Atlanta Falcons owner Arthur Blank is awarding the University of Texas with a $20 million legacy grant to establish the Arthur M. Blank Center for Stuttering Education and Research.
Blank said he was moved by the work of Dr. Courtney Byrd, a professor at UT and clinical expert in stuttering. Byrd founded and will lead the Blank Center, which is aimed toward making effective treatment accessible to all people.
"The moment I met Dr. Byrd, I was immediately struck by her intellect and her life-long commitment to advancing the field of stuttering, which she translated into extraordinary proposals that captured her vision to meaningfully impact the stuttering community in the United States and beyond," Blank said, per the team's website. "Through her impressive research and dedicated practice towards stuttering, I know she will change the world in this area and help as many human beings as she possibly can. She is the perfect person to lead the charge because she's hard-wired now in her beliefs, and you see it in her results, the participants, the clinical work that she's doing, the research, the education, all of which we will be connected to through the establishment of this center."

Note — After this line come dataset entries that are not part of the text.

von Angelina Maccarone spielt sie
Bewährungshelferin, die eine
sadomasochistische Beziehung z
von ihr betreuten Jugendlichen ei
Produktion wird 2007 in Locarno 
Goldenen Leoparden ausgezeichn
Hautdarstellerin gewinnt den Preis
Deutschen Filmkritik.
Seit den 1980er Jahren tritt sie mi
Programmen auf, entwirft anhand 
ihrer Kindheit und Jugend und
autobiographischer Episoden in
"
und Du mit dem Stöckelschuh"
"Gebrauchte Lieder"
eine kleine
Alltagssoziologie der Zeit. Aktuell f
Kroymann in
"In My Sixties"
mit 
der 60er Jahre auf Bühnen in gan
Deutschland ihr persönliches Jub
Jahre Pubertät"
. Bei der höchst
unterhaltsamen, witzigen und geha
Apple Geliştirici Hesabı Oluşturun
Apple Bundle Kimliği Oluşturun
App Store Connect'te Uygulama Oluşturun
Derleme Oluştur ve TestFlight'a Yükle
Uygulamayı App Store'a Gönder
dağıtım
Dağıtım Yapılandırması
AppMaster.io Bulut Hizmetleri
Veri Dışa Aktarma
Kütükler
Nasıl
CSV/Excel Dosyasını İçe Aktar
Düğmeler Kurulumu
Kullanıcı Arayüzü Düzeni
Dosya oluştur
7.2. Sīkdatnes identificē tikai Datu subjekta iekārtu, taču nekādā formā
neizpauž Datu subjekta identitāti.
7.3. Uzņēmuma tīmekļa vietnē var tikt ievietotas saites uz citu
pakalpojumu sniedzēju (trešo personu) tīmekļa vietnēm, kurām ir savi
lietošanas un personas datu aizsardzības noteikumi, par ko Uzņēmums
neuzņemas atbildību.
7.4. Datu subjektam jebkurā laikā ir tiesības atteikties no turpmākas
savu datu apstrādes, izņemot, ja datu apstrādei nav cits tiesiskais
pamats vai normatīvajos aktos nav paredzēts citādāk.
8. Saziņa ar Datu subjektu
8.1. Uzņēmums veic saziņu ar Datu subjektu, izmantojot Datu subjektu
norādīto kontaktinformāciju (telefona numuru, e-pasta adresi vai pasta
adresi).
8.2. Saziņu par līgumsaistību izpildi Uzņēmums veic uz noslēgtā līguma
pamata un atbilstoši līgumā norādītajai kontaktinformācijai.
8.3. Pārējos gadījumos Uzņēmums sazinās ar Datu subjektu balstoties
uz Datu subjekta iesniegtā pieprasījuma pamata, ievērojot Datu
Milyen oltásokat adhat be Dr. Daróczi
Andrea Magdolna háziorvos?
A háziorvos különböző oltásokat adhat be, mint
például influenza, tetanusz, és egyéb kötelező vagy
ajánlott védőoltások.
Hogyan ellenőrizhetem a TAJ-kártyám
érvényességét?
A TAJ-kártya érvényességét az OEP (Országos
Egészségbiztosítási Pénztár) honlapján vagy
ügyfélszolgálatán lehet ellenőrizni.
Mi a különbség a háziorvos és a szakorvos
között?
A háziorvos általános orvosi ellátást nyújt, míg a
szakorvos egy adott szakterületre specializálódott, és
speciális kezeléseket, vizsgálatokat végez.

Stuttering is something that Blank himself has struggled with and challenged his family for several generations, per the Falcons. He's hoping this initiative ultimately helps people unlock their inner being.
"Defining communication by how fluent you are doesn't get at the freedom -- the freeing of the inner person, the inner soul, the inner spirit, the inner mind, the intellect of what each person has to say and feel," Blank said.
The Blank Center plans to annually increase the number of persons served and students and clinicians trained, with the 10-year grant also funding national satellite centers and Byrd's treatment program, "Camp Dream. Speak. Live.," in 10 new countries.